- **SOURCE RECORDS**:

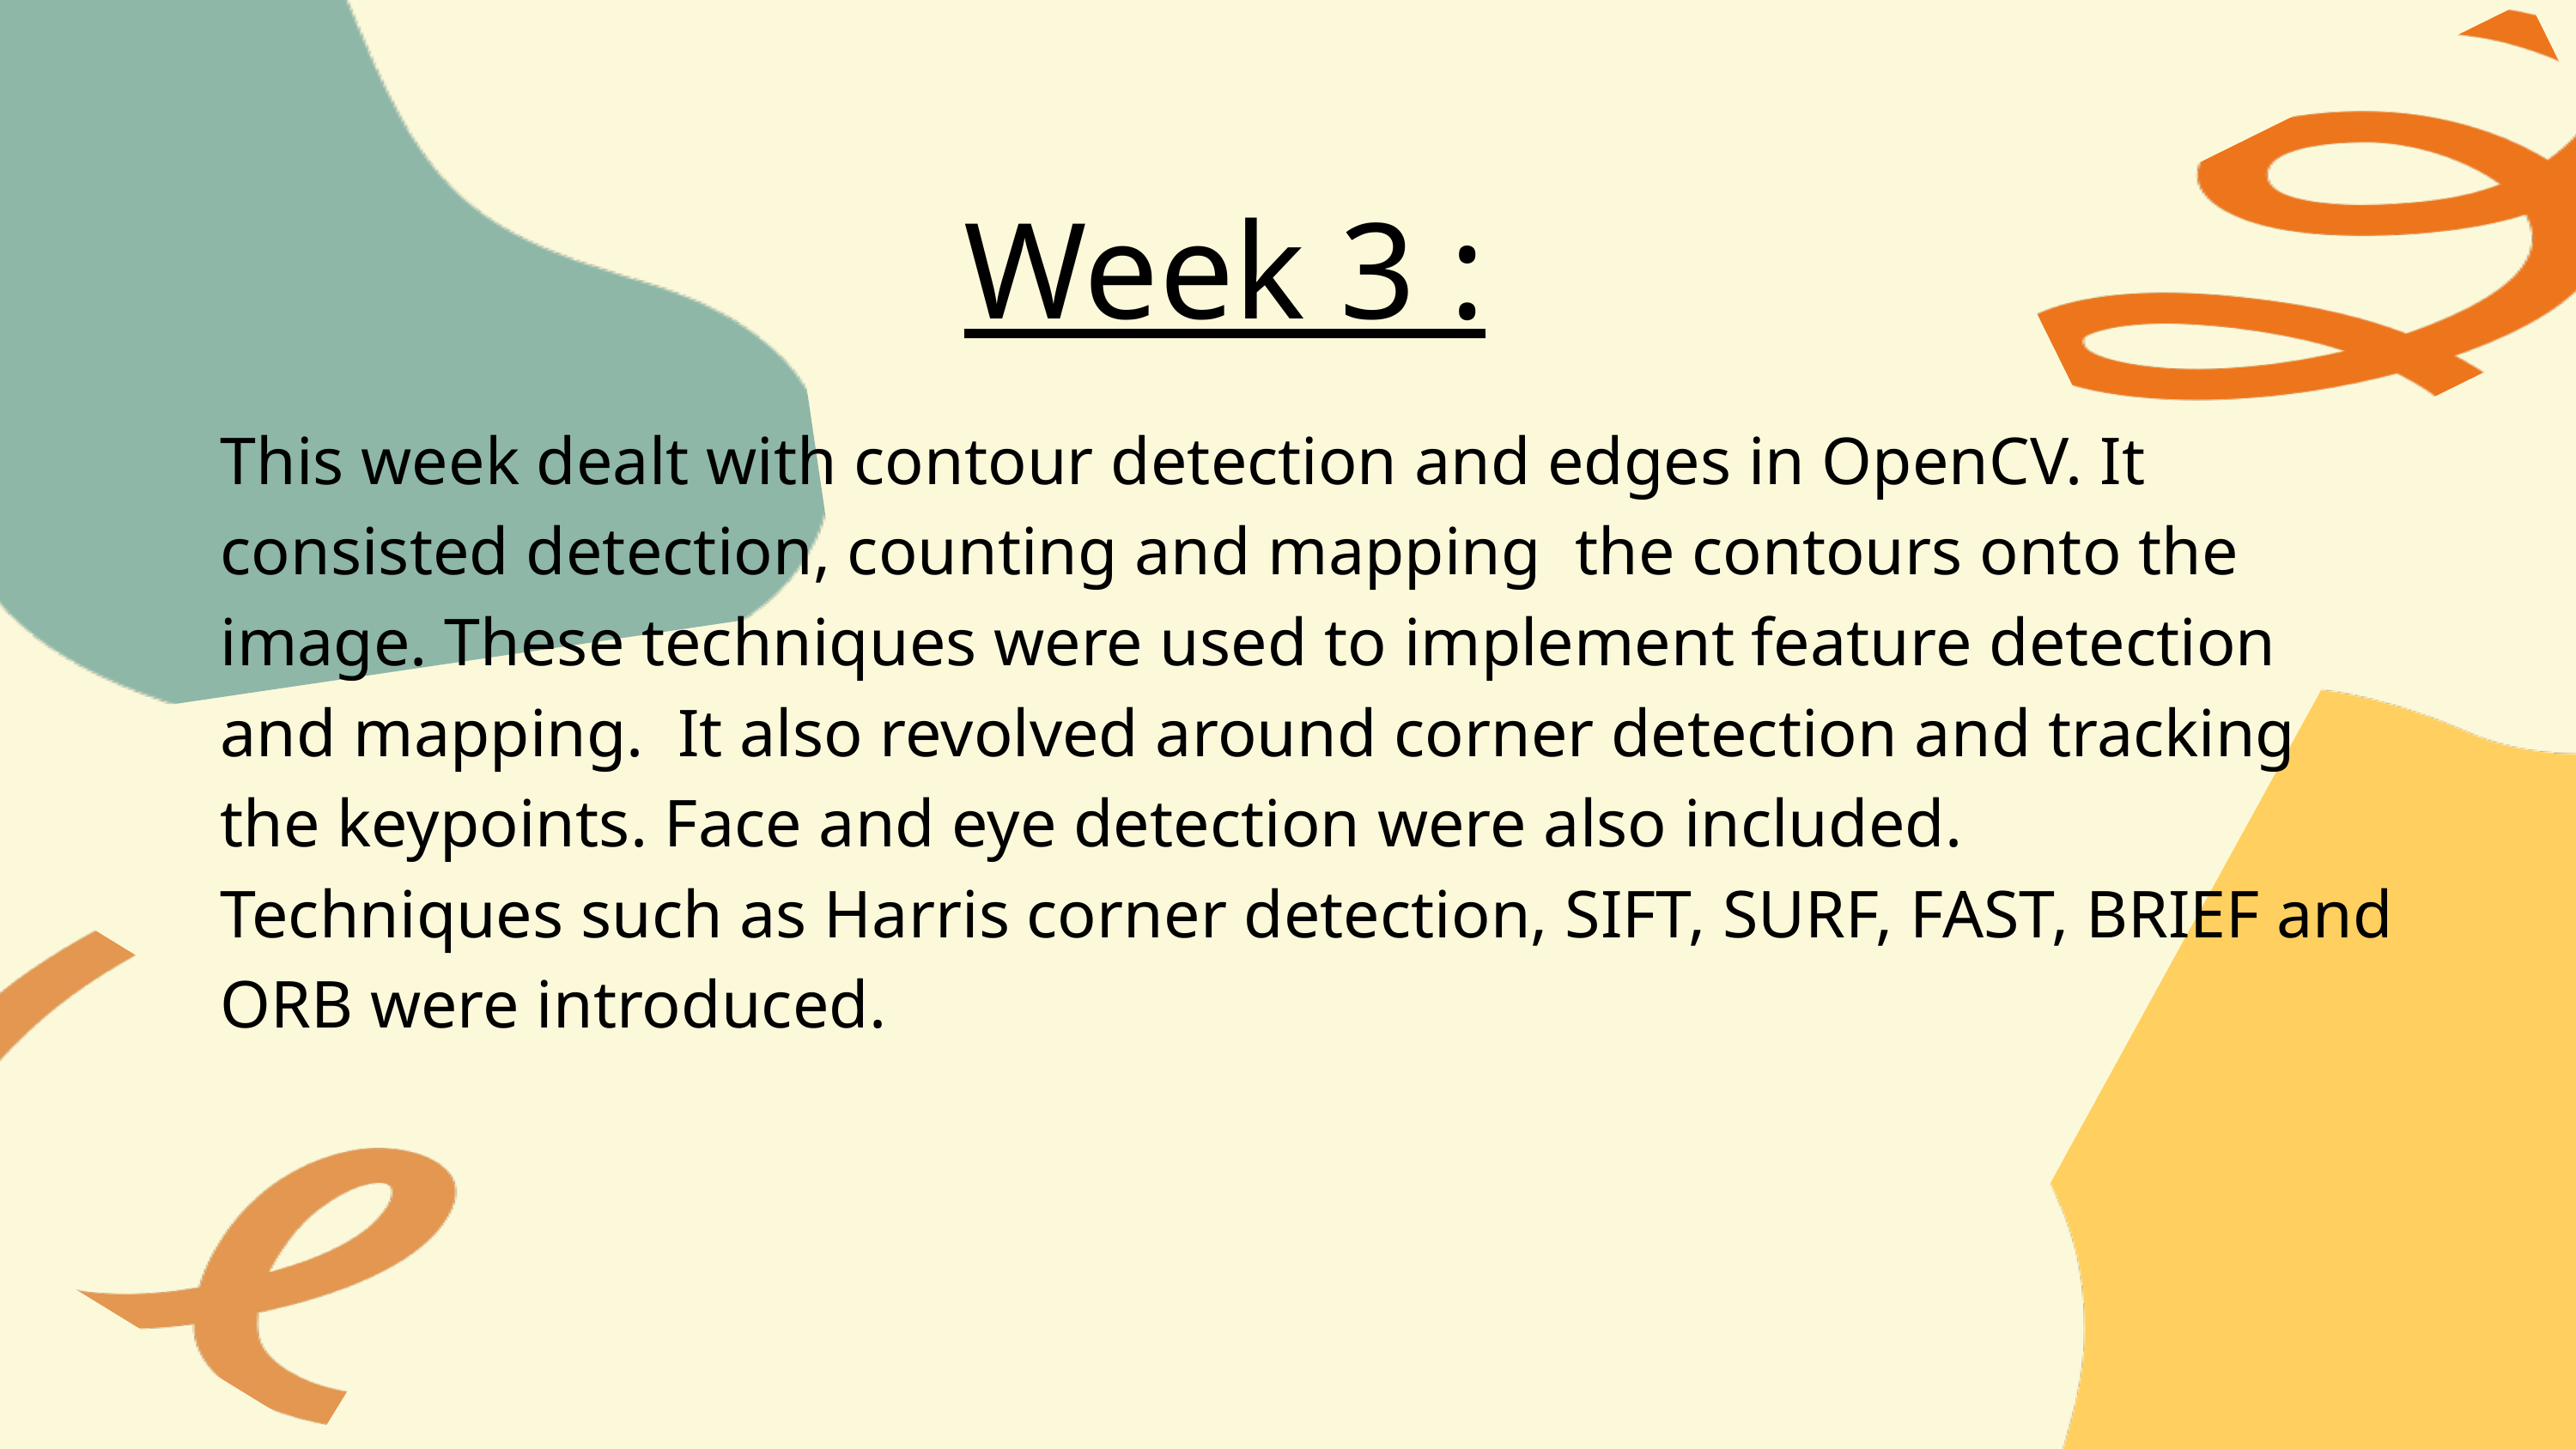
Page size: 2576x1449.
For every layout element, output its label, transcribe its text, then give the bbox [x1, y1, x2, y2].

text_box Week 3 : [831, 213, 1618, 346]
text_box [1904, 626, 2576, 1449]
text_box [2008, 0, 2576, 409]
text_box [0, 900, 484, 1439]
text_box This week dealt with contour detection and edges in OpenCV. It consisted detection, counting and mapping the contours onto the image. These techniques were used to implement feature detection and mapping. It also revolved around corner detection and tracking the keypoints. Face and eye detection were also included. Techniques such as Harris corner detection, SIFT, SURF, FAST, BRIEF and ORB were introduced. [220, 406, 2410, 1041]
text_box [0, 0, 810, 731]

- **EXERCISE BRIEF**: All of the records above should be reproduced exactly, with the pictures left out.

- **RESPONSE TO THIS EXERCISE**:
Page size: 2576x1449.
For every layout element, output its label, transcribe its text, then give the bbox [x1, y1, x2, y2].

text_box Week 3 : [831, 213, 1618, 346]
text_box [1904, 626, 2576, 1449]
text_box [2008, 0, 2576, 409]
text_box [0, 900, 484, 1439]
text_box This week dealt with contour detection and edges in OpenCV. It consisted detection, counting and mapping the contours onto the image. These techniques were used to implement feature detection and mapping. It also revolved around corner detection and tracking the keypoints. Face and eye detection were also included. Techniques such as Harris corner detection, SIFT, SURF, FAST, BRIEF and ORB were introduced. [220, 406, 2410, 1041]
text_box [0, 0, 810, 731]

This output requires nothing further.